_WHAT THE TASK ASKS_: Word for word, retype the lines from the one containing "Lake City Canal</textPath></text>" to the last line of the data below, both ends included.

_RECORDS FOR PROCESSING_:
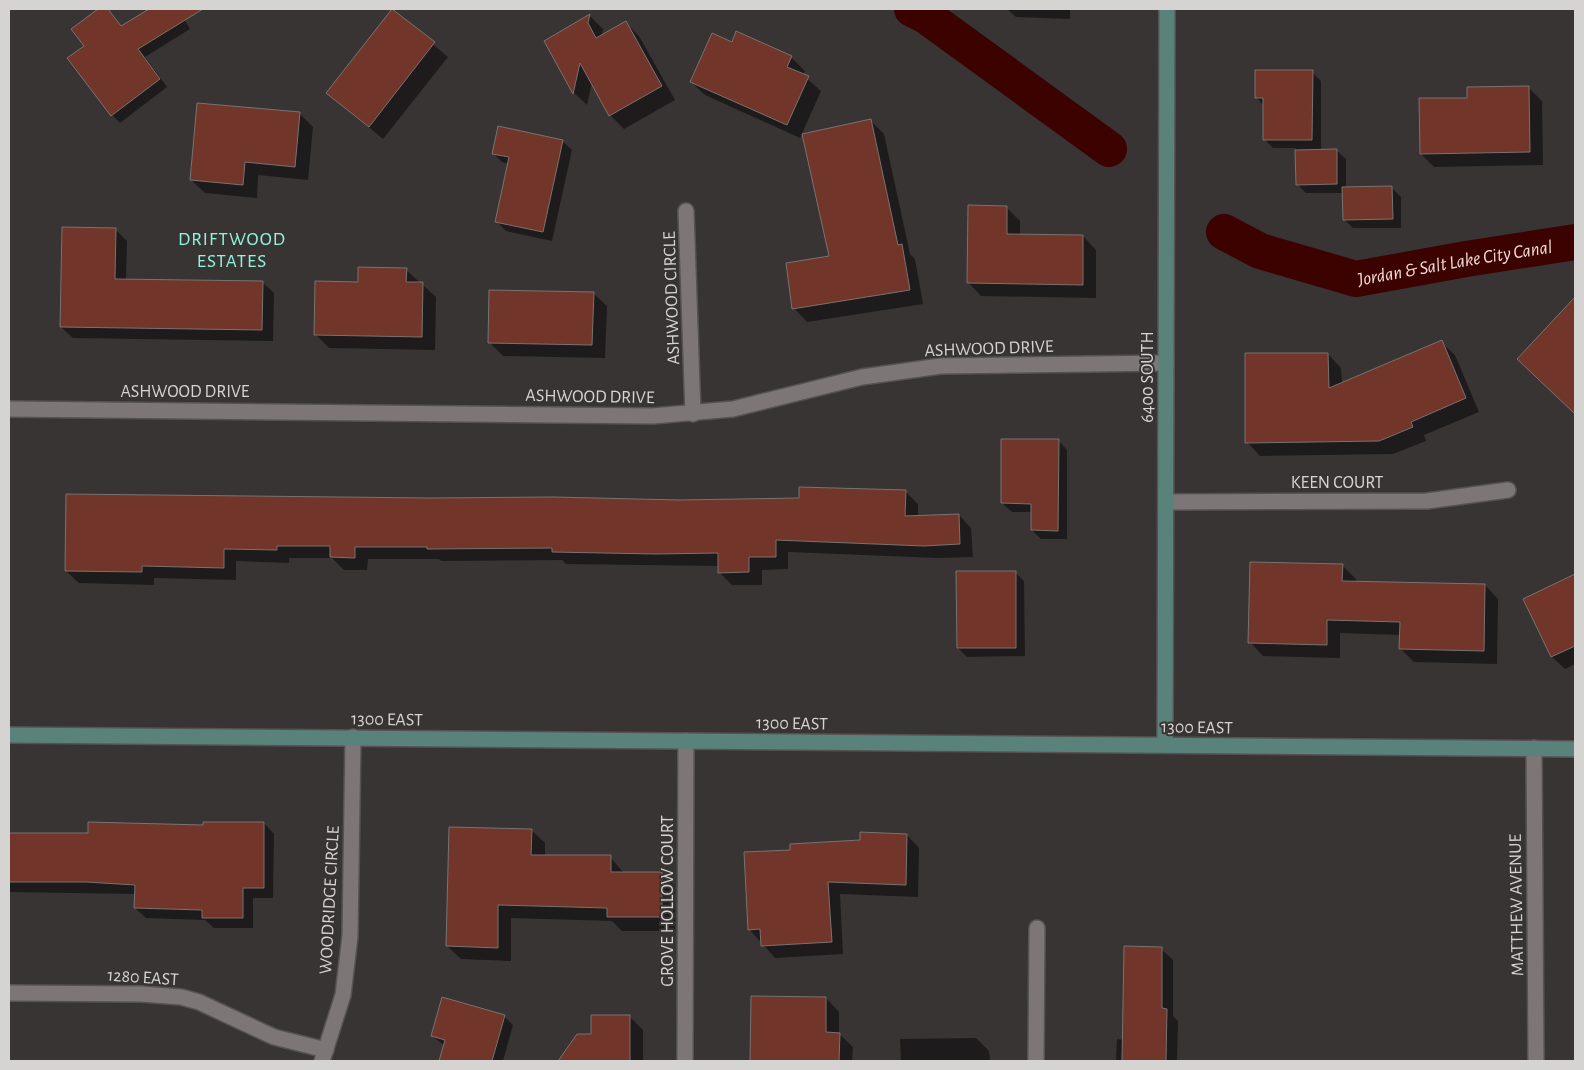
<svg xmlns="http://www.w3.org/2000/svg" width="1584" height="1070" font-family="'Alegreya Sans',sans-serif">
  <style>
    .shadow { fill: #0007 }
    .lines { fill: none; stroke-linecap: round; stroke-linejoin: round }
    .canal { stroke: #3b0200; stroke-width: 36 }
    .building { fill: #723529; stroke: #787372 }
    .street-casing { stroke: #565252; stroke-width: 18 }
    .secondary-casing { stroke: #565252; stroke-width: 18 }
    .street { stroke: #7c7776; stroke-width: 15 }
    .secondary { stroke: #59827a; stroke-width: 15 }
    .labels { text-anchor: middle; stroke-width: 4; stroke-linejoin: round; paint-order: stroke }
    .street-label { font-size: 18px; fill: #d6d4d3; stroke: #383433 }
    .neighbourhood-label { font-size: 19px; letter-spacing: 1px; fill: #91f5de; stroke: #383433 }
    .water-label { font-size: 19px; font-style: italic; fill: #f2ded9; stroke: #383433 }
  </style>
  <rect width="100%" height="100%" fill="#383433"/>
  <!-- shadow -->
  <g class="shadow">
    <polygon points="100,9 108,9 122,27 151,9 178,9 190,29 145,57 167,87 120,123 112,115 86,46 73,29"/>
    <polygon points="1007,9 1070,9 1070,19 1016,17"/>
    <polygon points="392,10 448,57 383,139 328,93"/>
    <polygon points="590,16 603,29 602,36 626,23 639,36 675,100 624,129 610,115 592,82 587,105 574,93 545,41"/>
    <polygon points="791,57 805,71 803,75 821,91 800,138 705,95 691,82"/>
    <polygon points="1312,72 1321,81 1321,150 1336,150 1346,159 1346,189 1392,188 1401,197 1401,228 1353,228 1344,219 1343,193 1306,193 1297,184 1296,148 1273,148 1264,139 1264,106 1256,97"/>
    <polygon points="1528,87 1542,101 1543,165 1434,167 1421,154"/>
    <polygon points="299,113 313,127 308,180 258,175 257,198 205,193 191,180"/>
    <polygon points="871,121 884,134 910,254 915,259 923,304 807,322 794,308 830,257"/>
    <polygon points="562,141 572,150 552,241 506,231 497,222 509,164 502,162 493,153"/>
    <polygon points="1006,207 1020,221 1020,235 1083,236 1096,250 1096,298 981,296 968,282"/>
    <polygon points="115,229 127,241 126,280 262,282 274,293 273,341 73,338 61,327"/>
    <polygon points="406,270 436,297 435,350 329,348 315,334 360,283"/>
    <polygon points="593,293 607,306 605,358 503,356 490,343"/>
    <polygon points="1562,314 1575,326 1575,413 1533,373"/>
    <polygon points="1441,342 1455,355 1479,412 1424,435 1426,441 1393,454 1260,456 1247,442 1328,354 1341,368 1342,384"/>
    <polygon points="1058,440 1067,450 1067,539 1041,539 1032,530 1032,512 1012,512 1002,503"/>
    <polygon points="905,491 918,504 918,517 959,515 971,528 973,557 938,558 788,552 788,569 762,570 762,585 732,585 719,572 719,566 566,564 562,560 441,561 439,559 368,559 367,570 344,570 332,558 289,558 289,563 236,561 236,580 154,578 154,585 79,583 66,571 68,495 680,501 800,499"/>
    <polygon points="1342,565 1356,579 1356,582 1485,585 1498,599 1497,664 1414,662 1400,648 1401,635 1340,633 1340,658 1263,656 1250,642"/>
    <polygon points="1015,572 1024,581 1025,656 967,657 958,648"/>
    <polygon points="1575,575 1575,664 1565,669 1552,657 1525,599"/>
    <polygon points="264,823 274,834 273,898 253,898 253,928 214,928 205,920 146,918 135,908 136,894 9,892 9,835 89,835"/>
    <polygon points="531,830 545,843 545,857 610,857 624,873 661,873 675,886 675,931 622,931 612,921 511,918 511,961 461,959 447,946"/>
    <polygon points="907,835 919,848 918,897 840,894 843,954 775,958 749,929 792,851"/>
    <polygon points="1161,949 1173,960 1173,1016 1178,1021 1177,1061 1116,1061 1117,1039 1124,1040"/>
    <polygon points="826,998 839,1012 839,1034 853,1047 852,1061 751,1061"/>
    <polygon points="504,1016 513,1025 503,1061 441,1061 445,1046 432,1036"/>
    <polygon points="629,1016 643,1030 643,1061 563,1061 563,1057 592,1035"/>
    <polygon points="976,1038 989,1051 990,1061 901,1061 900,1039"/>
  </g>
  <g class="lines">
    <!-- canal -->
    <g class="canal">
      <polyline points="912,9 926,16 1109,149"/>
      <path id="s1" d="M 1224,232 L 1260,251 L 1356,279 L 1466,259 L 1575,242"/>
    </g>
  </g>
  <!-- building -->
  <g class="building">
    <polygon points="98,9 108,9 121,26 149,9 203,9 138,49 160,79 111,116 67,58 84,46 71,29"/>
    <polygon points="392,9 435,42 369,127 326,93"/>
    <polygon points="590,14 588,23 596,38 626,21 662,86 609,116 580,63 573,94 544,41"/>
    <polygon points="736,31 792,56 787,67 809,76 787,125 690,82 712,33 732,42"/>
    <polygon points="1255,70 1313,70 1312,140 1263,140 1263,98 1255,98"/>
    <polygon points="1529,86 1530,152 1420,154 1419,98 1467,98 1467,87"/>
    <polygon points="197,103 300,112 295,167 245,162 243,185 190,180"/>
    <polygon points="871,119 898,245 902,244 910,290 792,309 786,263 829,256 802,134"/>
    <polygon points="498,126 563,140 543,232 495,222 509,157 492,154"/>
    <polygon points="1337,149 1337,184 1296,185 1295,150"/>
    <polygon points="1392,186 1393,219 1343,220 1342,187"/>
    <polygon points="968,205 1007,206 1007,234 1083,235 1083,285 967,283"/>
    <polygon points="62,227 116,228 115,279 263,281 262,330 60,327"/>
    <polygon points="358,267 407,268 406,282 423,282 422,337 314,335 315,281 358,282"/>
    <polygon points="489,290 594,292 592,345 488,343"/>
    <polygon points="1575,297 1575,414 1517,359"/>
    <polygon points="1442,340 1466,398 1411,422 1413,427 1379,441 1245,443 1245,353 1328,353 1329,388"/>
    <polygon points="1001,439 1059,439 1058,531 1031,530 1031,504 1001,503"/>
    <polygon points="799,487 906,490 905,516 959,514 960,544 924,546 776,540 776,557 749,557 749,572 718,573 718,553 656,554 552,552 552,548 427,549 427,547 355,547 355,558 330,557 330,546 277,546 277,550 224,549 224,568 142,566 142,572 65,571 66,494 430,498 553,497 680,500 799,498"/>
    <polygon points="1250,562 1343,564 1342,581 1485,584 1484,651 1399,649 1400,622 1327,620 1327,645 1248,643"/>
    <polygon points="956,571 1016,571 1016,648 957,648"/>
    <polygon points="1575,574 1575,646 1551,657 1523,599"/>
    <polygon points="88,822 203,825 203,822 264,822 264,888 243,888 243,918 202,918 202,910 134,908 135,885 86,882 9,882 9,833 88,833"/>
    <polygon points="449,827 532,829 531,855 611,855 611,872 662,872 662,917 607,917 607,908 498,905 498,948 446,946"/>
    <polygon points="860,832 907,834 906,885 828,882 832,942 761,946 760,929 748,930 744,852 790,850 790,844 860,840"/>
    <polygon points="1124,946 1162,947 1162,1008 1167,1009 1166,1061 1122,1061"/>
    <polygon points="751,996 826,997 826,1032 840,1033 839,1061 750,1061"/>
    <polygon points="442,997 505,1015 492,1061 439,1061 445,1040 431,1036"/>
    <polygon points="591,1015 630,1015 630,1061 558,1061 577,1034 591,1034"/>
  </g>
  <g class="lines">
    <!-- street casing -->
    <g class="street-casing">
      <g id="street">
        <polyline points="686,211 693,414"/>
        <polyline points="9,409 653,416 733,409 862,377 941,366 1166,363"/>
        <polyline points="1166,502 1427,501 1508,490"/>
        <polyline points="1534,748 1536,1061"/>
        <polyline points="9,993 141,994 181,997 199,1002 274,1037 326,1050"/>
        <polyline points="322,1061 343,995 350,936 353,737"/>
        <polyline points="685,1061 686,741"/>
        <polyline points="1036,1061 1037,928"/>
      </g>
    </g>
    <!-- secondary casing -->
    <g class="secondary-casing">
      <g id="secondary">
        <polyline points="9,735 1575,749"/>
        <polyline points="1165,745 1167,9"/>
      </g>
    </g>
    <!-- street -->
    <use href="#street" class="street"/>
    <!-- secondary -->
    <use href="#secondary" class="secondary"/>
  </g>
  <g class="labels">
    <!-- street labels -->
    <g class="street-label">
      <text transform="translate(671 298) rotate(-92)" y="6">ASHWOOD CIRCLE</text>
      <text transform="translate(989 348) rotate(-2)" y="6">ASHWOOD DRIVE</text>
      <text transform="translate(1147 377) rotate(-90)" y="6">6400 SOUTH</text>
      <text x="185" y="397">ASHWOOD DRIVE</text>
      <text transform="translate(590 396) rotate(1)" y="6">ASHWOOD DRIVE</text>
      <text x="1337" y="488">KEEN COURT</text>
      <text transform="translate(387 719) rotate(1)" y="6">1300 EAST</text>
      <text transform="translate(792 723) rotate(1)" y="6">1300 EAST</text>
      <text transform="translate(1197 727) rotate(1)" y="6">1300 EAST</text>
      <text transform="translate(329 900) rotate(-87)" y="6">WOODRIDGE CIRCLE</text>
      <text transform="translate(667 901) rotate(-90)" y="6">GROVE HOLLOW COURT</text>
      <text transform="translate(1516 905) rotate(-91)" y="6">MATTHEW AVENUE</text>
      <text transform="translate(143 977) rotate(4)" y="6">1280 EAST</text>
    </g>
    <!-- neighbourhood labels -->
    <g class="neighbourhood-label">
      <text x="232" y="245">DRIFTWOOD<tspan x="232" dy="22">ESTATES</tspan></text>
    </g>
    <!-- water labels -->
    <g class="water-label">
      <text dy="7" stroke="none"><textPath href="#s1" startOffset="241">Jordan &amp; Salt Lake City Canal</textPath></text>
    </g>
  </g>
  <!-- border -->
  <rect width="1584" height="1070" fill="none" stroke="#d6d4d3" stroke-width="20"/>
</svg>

_PROBLEM SOLUTION_:
      <text dy="7" stroke="none"><textPath href="#s1" startOffset="241">Jordan &amp; Salt Lake City Canal</textPath></text>
    </g>
  </g>
  <!-- border -->
  <rect width="1584" height="1070" fill="none" stroke="#d6d4d3" stroke-width="20"/>
</svg>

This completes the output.